● DIRECTIVE
Every entry should be returned exactly. Omit none of them.
**** DATA SUPPLIED ****
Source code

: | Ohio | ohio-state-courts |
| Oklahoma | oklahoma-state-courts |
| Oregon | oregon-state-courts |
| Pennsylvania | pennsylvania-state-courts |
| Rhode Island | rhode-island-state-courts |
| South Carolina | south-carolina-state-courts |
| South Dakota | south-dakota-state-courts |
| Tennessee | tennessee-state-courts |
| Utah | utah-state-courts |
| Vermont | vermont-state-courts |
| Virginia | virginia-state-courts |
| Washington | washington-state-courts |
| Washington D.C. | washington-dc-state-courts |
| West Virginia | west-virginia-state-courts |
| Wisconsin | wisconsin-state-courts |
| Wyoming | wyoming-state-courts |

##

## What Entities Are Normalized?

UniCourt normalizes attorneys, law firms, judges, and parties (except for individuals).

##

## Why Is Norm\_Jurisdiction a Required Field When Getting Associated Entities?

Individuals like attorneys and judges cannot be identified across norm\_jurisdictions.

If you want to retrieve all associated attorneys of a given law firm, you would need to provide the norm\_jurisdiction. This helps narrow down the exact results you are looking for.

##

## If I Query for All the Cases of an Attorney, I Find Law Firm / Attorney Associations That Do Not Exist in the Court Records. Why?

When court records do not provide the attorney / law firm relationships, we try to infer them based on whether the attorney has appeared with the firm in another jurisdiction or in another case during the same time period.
****
● ANSWER TO THE PROBLEM
Source code

: | Ohio | ohio-state-courts |
| Oklahoma | oklahoma-state-courts |
| Oregon | oregon-state-courts |
| Pennsylvania | pennsylvania-state-courts |
| Rhode Island | rhode-island-state-courts |
| South Carolina | south-carolina-state-courts |
| South Dakota | south-dakota-state-courts |
| Tennessee | tennessee-state-courts |
| Utah | utah-state-courts |
| Vermont | vermont-state-courts |
| Virginia | virginia-state-courts |
| Washington | washington-state-courts |
| Washington D.C. | washington-dc-state-courts |
| West Virginia | west-virginia-state-courts |
| Wisconsin | wisconsin-state-courts |
| Wyoming | wyoming-state-courts |

##

## What Entities Are Normalized?

UniCourt normalizes attorneys, law firms, judges, and parties (except for individuals).

##

## Why Is Norm\_Jurisdiction a Required Field When Getting Associated Entities?

Individuals like attorneys and judges cannot be identified across norm\_jurisdictions.

If you want to retrieve all associated attorneys of a given law firm, you would need to provide the norm\_jurisdiction. This helps narrow down the exact results you are looking for.

##

## If I Query for All the Cases of an Attorney, I Find Law Firm / Attorney Associations That Do Not Exist in the Court Records. Why?

When court records do not provide the attorney / law firm relationships, we try to infer them based on whether the attorney has appeared with the firm in another jurisdiction or in another case during the same time period.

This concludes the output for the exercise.